Direkt als ich und en Raum kam meinte er, dass ich gerne meine Gedanken fließen lasse und etwas künstlerisches mache. Ich hatte noch kein Wort gesprochen außer „Hey Janesh.“
Schreiben hätte ich jetzt nicht als künstlerisch bezeichnet, beziehungsweise nicht das was ich mache. Aber ich sagte ihm, dass ich recht gerne schreibe. Er meinte das ich dem nach gehen und jeden Tag schreiben soll ohne viel nachzudenken. Einfach raus. Und das mache ich hier.

Ist es wirklich meine Passion?

Ich habe dann ich alles Revue passieren lassen, ob sich das „schreiben“ in meine Leben wiederfindet. Vielleicht suche ich gerade auch einfach nur nach Zeichen und es nicht das richtige, aber den Versuch zu wagen …. Das ist es Wert.
Als ich klein war habe ich quasi Notizbücher gesammelt. Habe Tagebücher geschrieben, aber schnell wieder aufgehört, gelangweilt von meinem eigenen Leben. Zu wenig crazy Stuff spielte sich ab.
Ich fing dann irgendwann an Kurzgeschichten zu schreiben.
Als ich letztens nach ein paar Jahren mal wieder ein Back up auf meinem Ipgone gemacht habe, hatte ich Notizen in meinem Handy von eine Kurzgeschichte über Liebe. Die Kurzgeschichte hatte ich vor drei Jahren geschrieben. Meine Güte, ein Backup war echt an der Zeit.
Ich war so gerührt von der Kurzgeschichte.
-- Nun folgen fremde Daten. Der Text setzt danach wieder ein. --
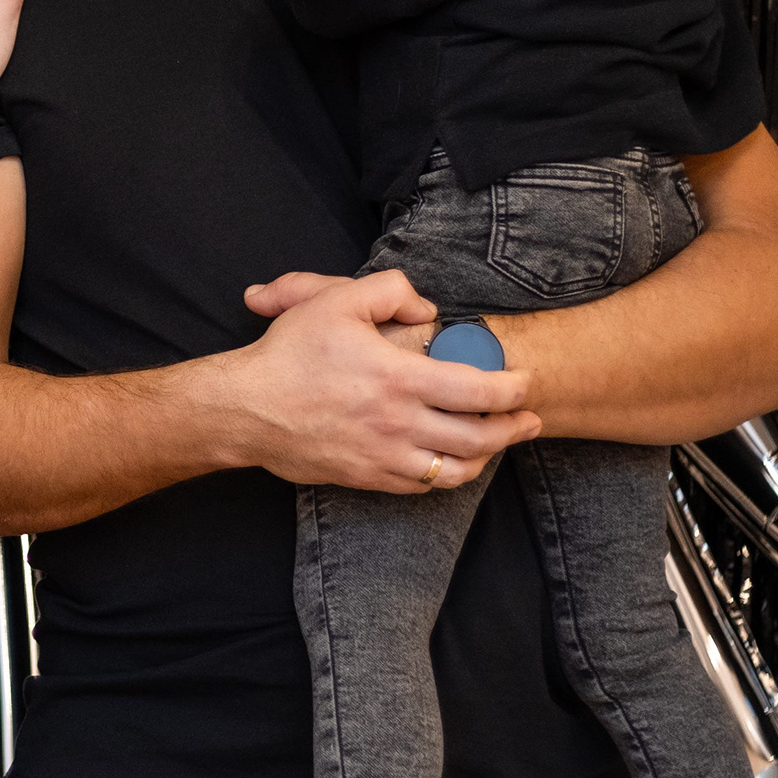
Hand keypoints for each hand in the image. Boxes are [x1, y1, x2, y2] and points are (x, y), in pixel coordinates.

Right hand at [230, 270, 538, 490]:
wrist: (247, 409)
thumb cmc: (290, 353)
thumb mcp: (336, 300)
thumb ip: (391, 291)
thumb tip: (429, 311)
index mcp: (399, 378)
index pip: (479, 390)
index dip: (513, 388)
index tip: (525, 381)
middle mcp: (398, 423)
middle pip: (480, 437)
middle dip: (515, 428)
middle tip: (530, 417)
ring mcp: (384, 456)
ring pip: (456, 469)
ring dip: (488, 456)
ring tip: (500, 442)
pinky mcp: (368, 476)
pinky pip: (423, 486)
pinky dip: (448, 475)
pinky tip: (454, 460)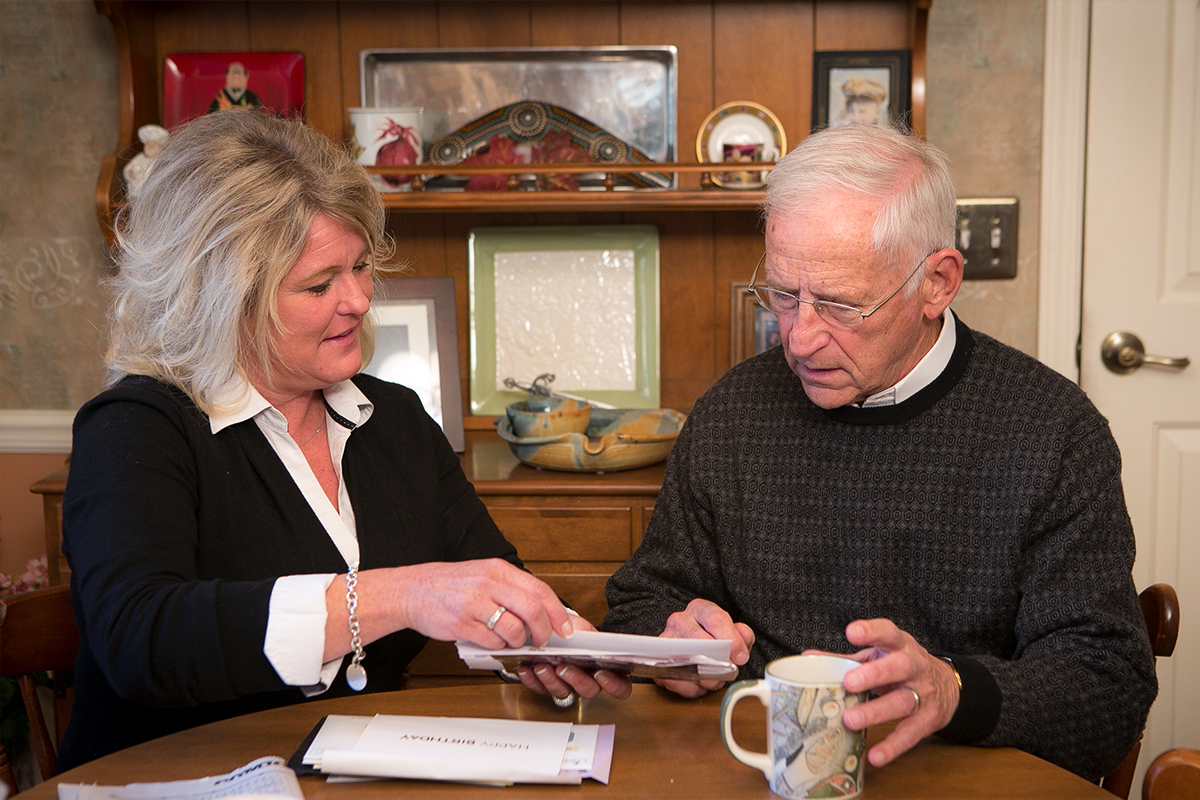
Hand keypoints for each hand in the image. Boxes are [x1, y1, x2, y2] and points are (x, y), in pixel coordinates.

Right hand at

Ich hatte über ein Jahr hinweg mehrere Notizen über diese Geschichte gemacht. Habe sie weiter gesponnen und viel aus meinem Leben mit rein gebracht.
Und die Story war gar nicht mal so schlecht. 
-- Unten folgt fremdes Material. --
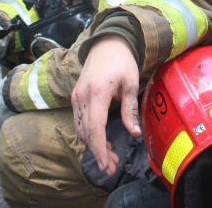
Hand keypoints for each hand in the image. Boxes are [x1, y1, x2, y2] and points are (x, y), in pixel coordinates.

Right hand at [72, 35, 141, 176]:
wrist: (107, 43)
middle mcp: (82, 96)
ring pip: (80, 129)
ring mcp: (76, 96)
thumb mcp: (131, 84)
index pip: (94, 128)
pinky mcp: (76, 96)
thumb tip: (134, 133)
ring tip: (109, 158)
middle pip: (86, 132)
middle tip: (111, 168)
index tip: (105, 164)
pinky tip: (102, 142)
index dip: (99, 149)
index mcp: (97, 92)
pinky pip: (80, 120)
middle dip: (98, 152)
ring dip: (93, 145)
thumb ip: (130, 110)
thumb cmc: (122, 61)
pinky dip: (89, 134)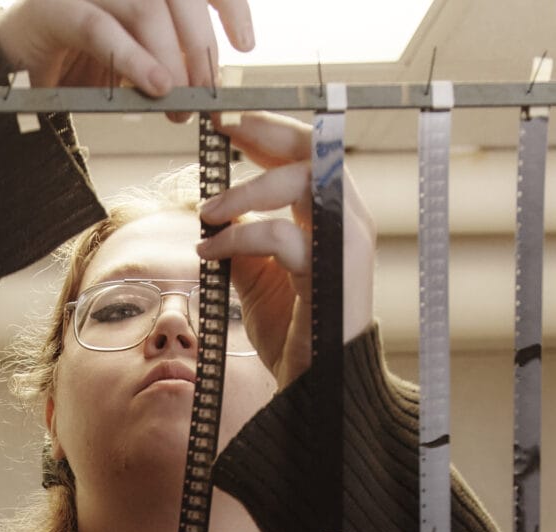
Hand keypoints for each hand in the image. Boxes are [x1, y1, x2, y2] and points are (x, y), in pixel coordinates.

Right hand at [0, 0, 253, 99]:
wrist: (7, 63)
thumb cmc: (75, 58)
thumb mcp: (132, 53)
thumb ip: (166, 53)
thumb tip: (210, 78)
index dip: (228, 5)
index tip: (245, 43)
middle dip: (200, 45)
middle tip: (207, 92)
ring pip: (145, 8)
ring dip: (170, 58)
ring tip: (179, 99)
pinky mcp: (56, 7)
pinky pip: (101, 31)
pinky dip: (133, 60)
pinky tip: (155, 86)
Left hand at [199, 111, 378, 391]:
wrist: (316, 384)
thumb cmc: (294, 332)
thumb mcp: (257, 278)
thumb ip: (242, 243)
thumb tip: (214, 214)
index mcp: (332, 214)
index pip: (308, 152)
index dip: (268, 131)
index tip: (227, 123)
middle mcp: (348, 218)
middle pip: (315, 148)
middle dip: (265, 131)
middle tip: (222, 128)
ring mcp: (345, 242)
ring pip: (304, 182)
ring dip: (247, 190)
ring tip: (208, 210)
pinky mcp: (330, 272)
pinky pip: (280, 236)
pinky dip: (238, 238)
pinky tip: (209, 251)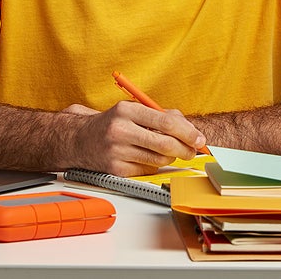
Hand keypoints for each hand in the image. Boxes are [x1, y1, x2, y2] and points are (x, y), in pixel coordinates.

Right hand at [60, 100, 206, 174]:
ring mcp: (117, 151)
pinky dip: (153, 166)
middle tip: (193, 150)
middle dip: (185, 149)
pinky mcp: (116, 169)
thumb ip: (162, 116)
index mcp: (127, 110)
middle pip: (165, 144)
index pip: (166, 122)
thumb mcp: (134, 111)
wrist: (81, 139)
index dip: (188, 132)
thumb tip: (191, 129)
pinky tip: (147, 158)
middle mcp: (120, 130)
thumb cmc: (114, 124)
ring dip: (170, 158)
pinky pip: (147, 170)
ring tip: (169, 152)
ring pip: (159, 160)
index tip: (199, 138)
Also spinnt sich hier vielleicht ein Pfaden durch meine Leben?

Ich fühle mich wohl damit zu schreiben. Und nachdem ich einen Blogpost für euch geschrieben habe, habe ich mehr Energie als vorher.
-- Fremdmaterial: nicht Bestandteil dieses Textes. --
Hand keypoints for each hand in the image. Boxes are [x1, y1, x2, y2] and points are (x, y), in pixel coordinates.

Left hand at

Ich weiß noch wie aufgeregt ich darüber war, einen Blog zu starten. Den Blog hatte ich aber erst angefangen, als ich merket, dass auf Instagram meine Texte zu lang werden.

Also wie findet man seine Passion?

Mit Gefühl.
Schon wie das Wort Passion=Leidenschaft sagt.
Das was du machst, solltest du mit Leidenschaft machen. Wenn du dich jeden Tag darauf freust, wenn du am liebsten jetzt anfangen willst und nicht erst morgen, wenn es dir Energie gibt, wenn du dich ohne nicht vollständig fühlst.
Dann ist es Leidenschaft. 

Sei mutig und ehrlich 

Sei mutig und gehe dem nach. Du musst es jetzt nicht direkt als Beruf machen, aber es sollte einen Platz haben in deinem Leben. Höre auf dein Gefühl.

Und vor allem verurteile dich nicht dafür. Es gibt in JEDEM Bereich jemanden, der es mit Leidenschaft macht. Im Bereich Essen, Kochen, Putzen, Sport, Technik uvm.

In der Grundschule hatten wir einen Busfahrer der war sooo cool! Jeden Tag ein Lächeln auf den Lippen. Er begrüßte die Mehrheit der Schüler mit Namen- egal wie voll der Bus war.
Er liebte seinen Job! Und wir liebten ihn, weil er so viel Leidenschaft ausstrahlte.
Auch das Lehrersein. Es gibt einfach Lehrer die sind klasse und das sind meistens die Lehrer, die ihren Job lieben.

Gib deiner Passion einen Platz in deinem Leben. Jeden Tag.

Was kannst du tun?

Schreibe dir auf, was du mit Leidenschaft machst. Worauf freust du dich jeden Tag? Welche Themen interessieren dich?
Richtige deine Sinne darauf und mache es dir als Mission, herauszufinden was du mit Leidenschaft machst und zwar ganz automatisch.